What you will do →
Copy every line of the records below, keeping each character, space, and line break unchanged.

--- Provided material Enclosed Below ---

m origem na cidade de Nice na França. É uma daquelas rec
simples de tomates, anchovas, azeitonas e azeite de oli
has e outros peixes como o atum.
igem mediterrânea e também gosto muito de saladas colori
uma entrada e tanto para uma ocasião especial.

--- End of Enclosed Provided material ---

Written reply →
m origem na cidade de Nice na França. É uma daquelas rec
simples de tomates, anchovas, azeitonas e azeite de oli
has e outros peixes como o atum.
igem mediterrânea e também gosto muito de saladas colori
uma entrada e tanto para uma ocasião especial.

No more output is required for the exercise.